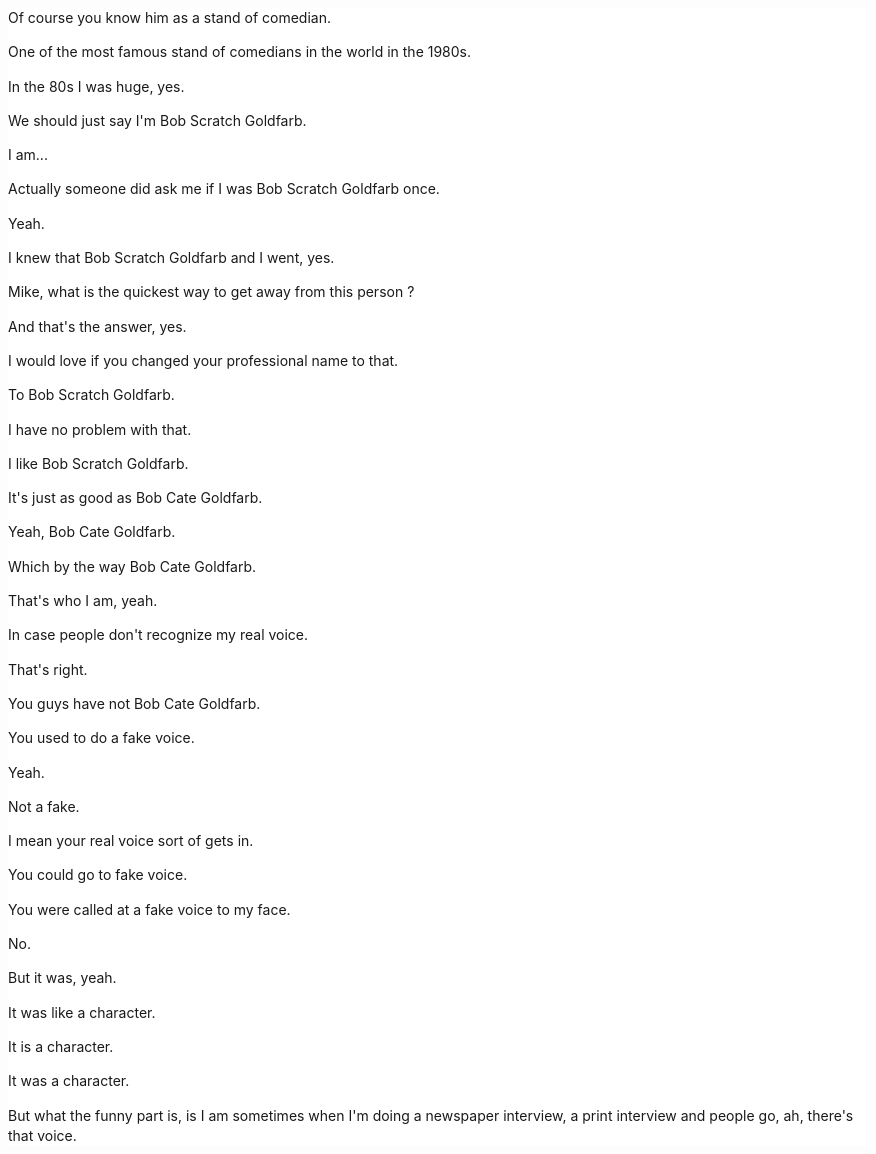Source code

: Of course you know him as a stand of comedian.

One of the most famous stand of comedians in the world in the 1980s.

In the 80s I was huge, yes.

We should just say I'm Bob Scratch Goldfarb.

I am...

Actually someone did ask me if I was Bob Scratch Goldfarb once.

Yeah.

I knew that Bob Scratch Goldfarb and I went, yes.

Mike, what is the quickest way to get away from this person ?

And that's the answer, yes.

I would love if you changed your professional name to that.

To Bob Scratch Goldfarb.

I have no problem with that.

I like Bob Scratch Goldfarb.

It's just as good as Bob Cate Goldfarb.

Yeah, Bob Cate Goldfarb.

Which by the way Bob Cate Goldfarb.

That's who I am, yeah.

In case people don't recognize my real voice.

That's right.

You guys have not Bob Cate Goldfarb.

You used to do a fake voice.

Yeah.

Not a fake.

I mean your real voice sort of gets in.

You could go to fake voice.

You were called at a fake voice to my face.

No.

But it was, yeah.

It was like a character.

It is a character.

It was a character.

But what the funny part is, is I am sometimes when I'm doing a newspaper interview, a print interview and people go, ah, there's that voice.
──────────
_Exercise_.
If an entry above holds a picture, omit the picture but retype everything else exactly.

_Solved problem_.
Source code

: Of course you know him as a stand of comedian.

One of the most famous stand of comedians in the world in the 1980s.

In the 80s I was huge, yes.

We should just say I'm Bob Scratch Goldfarb.

I am...

Actually someone did ask me if I was Bob Scratch Goldfarb once.

Yeah.

I knew that Bob Scratch Goldfarb and I went, yes.

Mike, what is the quickest way to get away from this person ?

And that's the answer, yes.

I would love if you changed your professional name to that.

To Bob Scratch Goldfarb.

I have no problem with that.

I like Bob Scratch Goldfarb.

It's just as good as Bob Cate Goldfarb.

Yeah, Bob Cate Goldfarb.

Which by the way Bob Cate Goldfarb.

That's who I am, yeah.

In case people don't recognize my real voice.

That's right.

You guys have not Bob Cate Goldfarb.

You used to do a fake voice.

Yeah.

Not a fake.

I mean your real voice sort of gets in.

You could go to fake voice.

You were called at a fake voice to my face.

No.

But it was, yeah.

It was like a character.

It is a character.

It was a character.

But what the funny part is, is I am sometimes when I'm doing a newspaper interview, a print interview and people go, ah, there's that voice.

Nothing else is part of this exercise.